Mills students and alumnae commemorate a victory for women-only education
Reporting from Oakland — Twenty years ago, they made educational history. The students at Mills College in Oakland revolted against the administration’s decision to go coed. The women chanted, they blockaded buildings, they argued their case on television talk shows and they helped produce financial plans for the school’s future.
And then, surprising even themselves, they won. Sixteen days after the students’ strike began, Mills officials reversed course and declared that the undergraduate program would remain just for women — a decision that went against a national trend but is now being commemorated as a wise, if risky, move.
“It was a pretty incredible experience for a group of women to do what we did. And for it to have a positive outcome too, that was key,” recalled Lisa Bach, a 1990 Mills graduate who was active in the strike and is now a publishing executive. “We left college feeling empowered, and that’s what Mills was about at that time.”
Bach and the other women involved in those heady days are being honored this week at the 158-year-old school in the east Oakland hills. Events culminate with a May 15 commencement address by House Speaker Nancy Pelosi (D-San Francisco), herself a graduate of a women-only college.
The presence of the alumnae is a chance for some heroine worship by current undergraduates and an opportunity for the 1,510-student campus to explain how it continues to buck the trend of coeducation.
In 1960 there were 298 women’s colleges in the United States. That number had dropped to 94 by 1990, after many formerly all-male schools went coed and many women’s colleges followed suit, merged with men’s schools or closed. Now, only about 50 campuses survive as primarily women-only schools, according to the Women’s College Coalition, a Hartford, Conn.-based group. That decline “is a harsh reflection of the economic realities in which higher education operates,” said Susan E. Lennon, the coalition’s president.
But since deciding to stay single-sex in 1990, Mills has successfully maintained both its mission and its financial health, Lennon said. “They’ve changed with the times and are really a good example of a school that is thriving today,” she said, noting that the only other women’s colleges on the West Coast are Mount St. Mary’s in Los Angeles and Scripps, which is part of the otherwise coed Claremont Colleges.
Even fervent supporters of women’s colleges agree that they do not appeal to most young women. But they say the option should be preserved for those who want to avoid the possibility of male students dominating classrooms, playing fields and student government.
Karri Donahue, a 1990 graduate who is now a sales director in the food industry, said she at one point wanted to leave Mills for a bigger coed college but changed her mind after she attended an overseas program in which teachers appeared to favor men. So she returned to Mills, convinced of “how lucky I’d been to have the all-women’s environment.”

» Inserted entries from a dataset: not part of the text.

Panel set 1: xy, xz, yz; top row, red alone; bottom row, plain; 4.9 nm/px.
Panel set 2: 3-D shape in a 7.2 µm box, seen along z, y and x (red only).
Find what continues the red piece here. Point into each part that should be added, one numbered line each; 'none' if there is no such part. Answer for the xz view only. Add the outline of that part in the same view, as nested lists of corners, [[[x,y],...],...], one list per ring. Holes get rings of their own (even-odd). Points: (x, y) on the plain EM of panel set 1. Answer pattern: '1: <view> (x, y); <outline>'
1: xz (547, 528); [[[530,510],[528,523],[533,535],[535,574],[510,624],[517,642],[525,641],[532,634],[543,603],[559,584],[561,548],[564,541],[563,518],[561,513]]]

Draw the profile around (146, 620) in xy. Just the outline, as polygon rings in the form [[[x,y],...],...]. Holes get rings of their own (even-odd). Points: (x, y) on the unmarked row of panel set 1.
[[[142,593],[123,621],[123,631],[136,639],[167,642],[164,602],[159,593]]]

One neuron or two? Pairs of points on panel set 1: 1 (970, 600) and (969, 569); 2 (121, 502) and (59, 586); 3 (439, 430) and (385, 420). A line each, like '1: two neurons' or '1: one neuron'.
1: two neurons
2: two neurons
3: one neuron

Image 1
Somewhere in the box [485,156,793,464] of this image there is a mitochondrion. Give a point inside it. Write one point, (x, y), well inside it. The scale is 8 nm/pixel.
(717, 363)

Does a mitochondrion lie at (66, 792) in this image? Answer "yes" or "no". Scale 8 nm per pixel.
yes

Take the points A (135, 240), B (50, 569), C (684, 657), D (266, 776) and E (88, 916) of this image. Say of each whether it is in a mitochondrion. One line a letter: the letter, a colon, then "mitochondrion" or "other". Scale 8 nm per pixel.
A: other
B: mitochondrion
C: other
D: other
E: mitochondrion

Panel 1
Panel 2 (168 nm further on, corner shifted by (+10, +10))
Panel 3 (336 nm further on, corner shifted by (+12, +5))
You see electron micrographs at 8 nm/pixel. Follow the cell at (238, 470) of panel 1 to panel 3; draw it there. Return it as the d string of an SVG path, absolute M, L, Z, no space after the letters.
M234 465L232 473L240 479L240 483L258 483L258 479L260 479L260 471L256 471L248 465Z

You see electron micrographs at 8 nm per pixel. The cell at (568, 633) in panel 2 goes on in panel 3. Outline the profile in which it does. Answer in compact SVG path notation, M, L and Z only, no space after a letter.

Early media coverage of the May 1990 protests focused on students’ sobbing reactions and provocative banners proclaiming “Better Dead than Coed.” Then, Donahue helped arrange an appearance by herself and other Mills students on Phil Donahue’s (no relation) popular talk show. That helped generate more sympathetic coverage, pressuring Mills trustees to consider financial alternatives being offered by students, faculty and alumnae.
The strike “was probably the one thing in my life I’ve felt incredibly sure of. I knew it was the right thing,” Donahue recalled at a recent campus reception honoring the protesters. “I think it’s good to commemorate it so people don’t become complacent and know that every person can make a difference.”
By many measures, Mills is a stronger place than it was 20 years ago when enrollment and financial problems mounted. And it is more stable, having been led since 1991 by President Janet L. Holmgren, who recently announced that she will step down next year.
Mills has aggressively recruited older, commuter and part-time students and now enrolls about 930 undergraduates, compared to 777 in 1990. Its graduate-degree population has more than doubled to 584 students including those in education, management, music and creative writing. Graduate classes always have been open to men, and about 122 are now enrolled.
Mills’ endowment is about $176 million, up from $71 million in 1990. The lushly landscaped school recently constructed new buildings for natural science, the graduate school of business and graduate student apartments.
But Mills has not reached the 1,000-undergraduate student target negotiated in the 1990 reversal plan. Though it’s more competitive now, Mills offers admission to about 60% of applicants, a much higher rate than at more elite women’s colleges such as Smith and Wellesley, both in Massachusetts. And while it is more racially and economically diverse than in 1990, the school faces constant pressure to provide financial aid to help cover its $47,000 price tag for tuition, fees, room and board.
In 1990, “the notion that an institution could be powerful and prosper and thrive as a women’s college was not yet well established,” Holmgren said in an interview. Since then, the possibility of turning coed has never been seriously considered, she said. The college, she said, “has decided to celebrate its strengths and move forward on its strengths.”
Symbolizing that, Holmgren later led the reception crowd of about 100 in an enthusiastic rendition of the protesters’ favorite chant, which has become a Mills anthem: “Strong Women, Proud Women, All Women, Mills Women!”
Sophomore Anna Moreno said she wanted to thank the 1990 protesters. “It’s admirable to fight for something you believe in, something you know has value. And women’s education has value,” said the 20-year-old history major.